We need to educate young learners now about alternate life-styles which include ways of entertaining ourselves creatively, moving toward a resource-saving diet, and finding a lower-energy-wasting form of living. We need to develop more "nature-friendly" technologies that are simplified and more intelligible to the average user instead of continuing to develop greater levels of "hi-tech mystification." In order to make these changes possible, we need to develop more serious discussions in schools, public forums, and in corporate and governmental bodies about what will be the more long-term viable economic structures as the free enterprise system withers away.
I would not try to predict the forms of political, social and economic arrangements that the future will bring, although I would hope some form of a more just distribution of economic well-being would be a part of it; perhaps a sophisticated barter system, an agrarian-low-tech-industrial system that was meant for a planet with more limited resources than we assume will continually indefinitely.

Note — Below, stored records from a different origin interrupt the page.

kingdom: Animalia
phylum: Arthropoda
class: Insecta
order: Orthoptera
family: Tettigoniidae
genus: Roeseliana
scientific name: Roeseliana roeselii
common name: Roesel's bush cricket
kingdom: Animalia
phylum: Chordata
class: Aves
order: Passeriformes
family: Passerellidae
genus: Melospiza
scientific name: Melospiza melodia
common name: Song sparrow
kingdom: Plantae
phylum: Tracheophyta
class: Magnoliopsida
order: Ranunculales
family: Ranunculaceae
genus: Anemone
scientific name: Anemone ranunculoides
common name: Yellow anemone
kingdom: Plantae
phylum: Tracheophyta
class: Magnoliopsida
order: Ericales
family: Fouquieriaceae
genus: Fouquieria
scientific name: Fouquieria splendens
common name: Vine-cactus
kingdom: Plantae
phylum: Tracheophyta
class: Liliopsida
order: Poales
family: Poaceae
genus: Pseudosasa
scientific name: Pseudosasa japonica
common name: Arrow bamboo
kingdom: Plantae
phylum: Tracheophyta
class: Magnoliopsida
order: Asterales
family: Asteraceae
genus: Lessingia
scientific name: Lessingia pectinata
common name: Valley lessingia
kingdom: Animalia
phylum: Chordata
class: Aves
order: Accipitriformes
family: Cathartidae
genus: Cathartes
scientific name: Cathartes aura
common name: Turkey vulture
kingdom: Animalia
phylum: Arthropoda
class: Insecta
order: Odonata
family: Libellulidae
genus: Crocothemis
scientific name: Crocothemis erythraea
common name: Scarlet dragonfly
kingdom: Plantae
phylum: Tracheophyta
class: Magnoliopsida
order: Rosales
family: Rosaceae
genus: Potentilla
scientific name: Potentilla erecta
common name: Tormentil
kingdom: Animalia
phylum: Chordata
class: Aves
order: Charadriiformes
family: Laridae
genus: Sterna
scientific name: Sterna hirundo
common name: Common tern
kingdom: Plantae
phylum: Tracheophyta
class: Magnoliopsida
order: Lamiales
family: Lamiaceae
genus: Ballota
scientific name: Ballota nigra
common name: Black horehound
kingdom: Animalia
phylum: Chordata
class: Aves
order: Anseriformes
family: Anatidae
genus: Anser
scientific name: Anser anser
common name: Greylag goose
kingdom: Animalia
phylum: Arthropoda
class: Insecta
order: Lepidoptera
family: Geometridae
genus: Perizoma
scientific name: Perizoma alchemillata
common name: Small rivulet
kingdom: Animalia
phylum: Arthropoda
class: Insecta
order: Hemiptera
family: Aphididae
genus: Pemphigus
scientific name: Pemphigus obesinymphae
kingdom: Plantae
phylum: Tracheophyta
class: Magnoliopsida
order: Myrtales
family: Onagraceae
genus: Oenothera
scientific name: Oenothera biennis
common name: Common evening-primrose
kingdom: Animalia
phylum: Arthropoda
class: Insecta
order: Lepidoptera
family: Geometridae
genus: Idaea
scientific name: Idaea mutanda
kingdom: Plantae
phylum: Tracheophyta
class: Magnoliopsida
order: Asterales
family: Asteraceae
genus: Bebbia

If we don't heed the stern warnings of Mother Nature and learn from her, educate ourselves and our young learners to realize the necessity of developing alternate, rewarding, non-consumptive-addictive lifestyles, if we don't stop acting like perpetual teenagers, willfully ignorant of the long-term consequences of a "drill baby drill" mentality, if we don't really "grow up," our descendants will curse us for our greed and stupidity.
We may make compromises with the way in which we treat Nature, but Nature will make no compromises in the way she treats us.